Here, in recognition of Black History Month, Dr. Brown discusses the disparities in alcohol use and treatment among minorities and stresses the need for greater minority participation in clinical studies.

Q: What are the major differences in alcohol use among minorities?

Among Asian Americans, Chinese Americans have higher rates of abstinence from alcohol, while Japanese Americans report higher rates of heavy drinking. With respect to adolescent drinking, African American teens drink less than non-Hispanic white and Latino teens.

Q: How do the health effects and mortality rates of alcohol use differ among minorities?

Despite having higher abstinence rates, alcohol-related deaths are higher among African-American males than white males. Alcohol-related mortality rates for white Hispanic Latino men is double that for non-Hispanic white men. Among Native Americans, the leading cause of death is alcohol-related.

Q: What are some of factors that might influence these varying rates?

Genes and environmental factors, and their interaction, play an important role.

Environment can play a part in shaping use, treatment and prevention, and some people have a genetic predisposition to alcohol drinking.

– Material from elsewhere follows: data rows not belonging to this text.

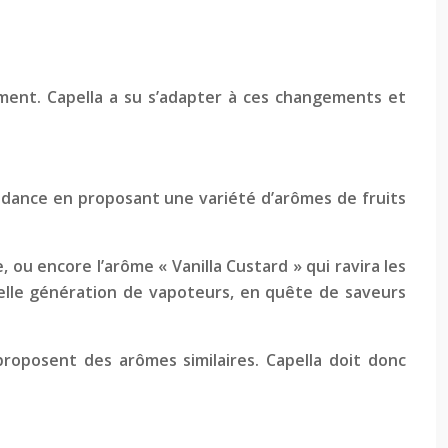
ment. Capella a su s’adapter à ces changements et
ndance en proposant une variété d’arômes de fruits
 ou encore l’arôme « Vanilla Custard » qui ravira les
lle génération de vapoteurs, en quête de saveurs
oposent des arômes similaires. Capella doit donc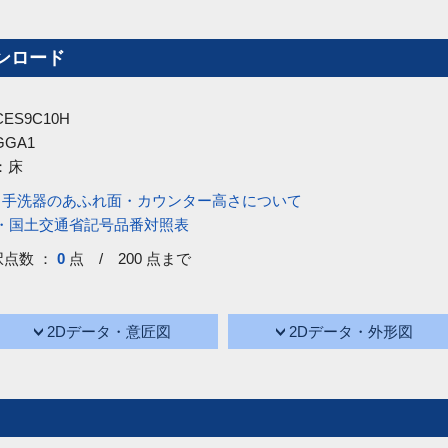
ンロード
CES9C10H
GGA1
：
床
・手洗器のあふれ面・カウンター高さについて
号・国土交通省記号品番対照表
択点数 ：
0
点 / 200 点まで
2Dデータ・意匠図
2Dデータ・外形図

Some examples of environmental factors are location and insurance coverage. For example, minority patients who enter treatment programs generally have success rates that are equal to those of white patients. However, depending on where they live and the resources of their neighborhood, they may not have access to treatment.

Hispanics/Latinos and African Americans are also less likely to have insurance coverage for treatment. However, we need to conduct more studies to determine the exact multi-dimensional factors that influence use of alcohol. Getting more minorities to participate in clinical trials is a challenge we’re facing now and one way to address the disparities is by getting increased participation by minority groups so we can understand the underlying mechanisms responsible for disparities between groups of people.

Q: What is the role of the community in helping to address these disparities?

They can be a stronger force in encouraging people from all walks of life to participate in clinical and epidemiological studies, so that the outcomes of those studies can be applicable to all groups. It’s also important for any local community or university-based group to be involved in their local alcohol research center, which are located throughout the country.

Q: What efforts does the NIAAA do to address these disparities?

Our Director Dr. Ting-Kai Li is aware of these disparities and he’s working closely with the National Center for Minority Health Disparities and other organizations to address them. He is also developing mechanisms for increasing enrolment of African-Americans and other ethnic minorities in the National Epidemiologic Survey on Alcohol and Related Conditions (NESARC).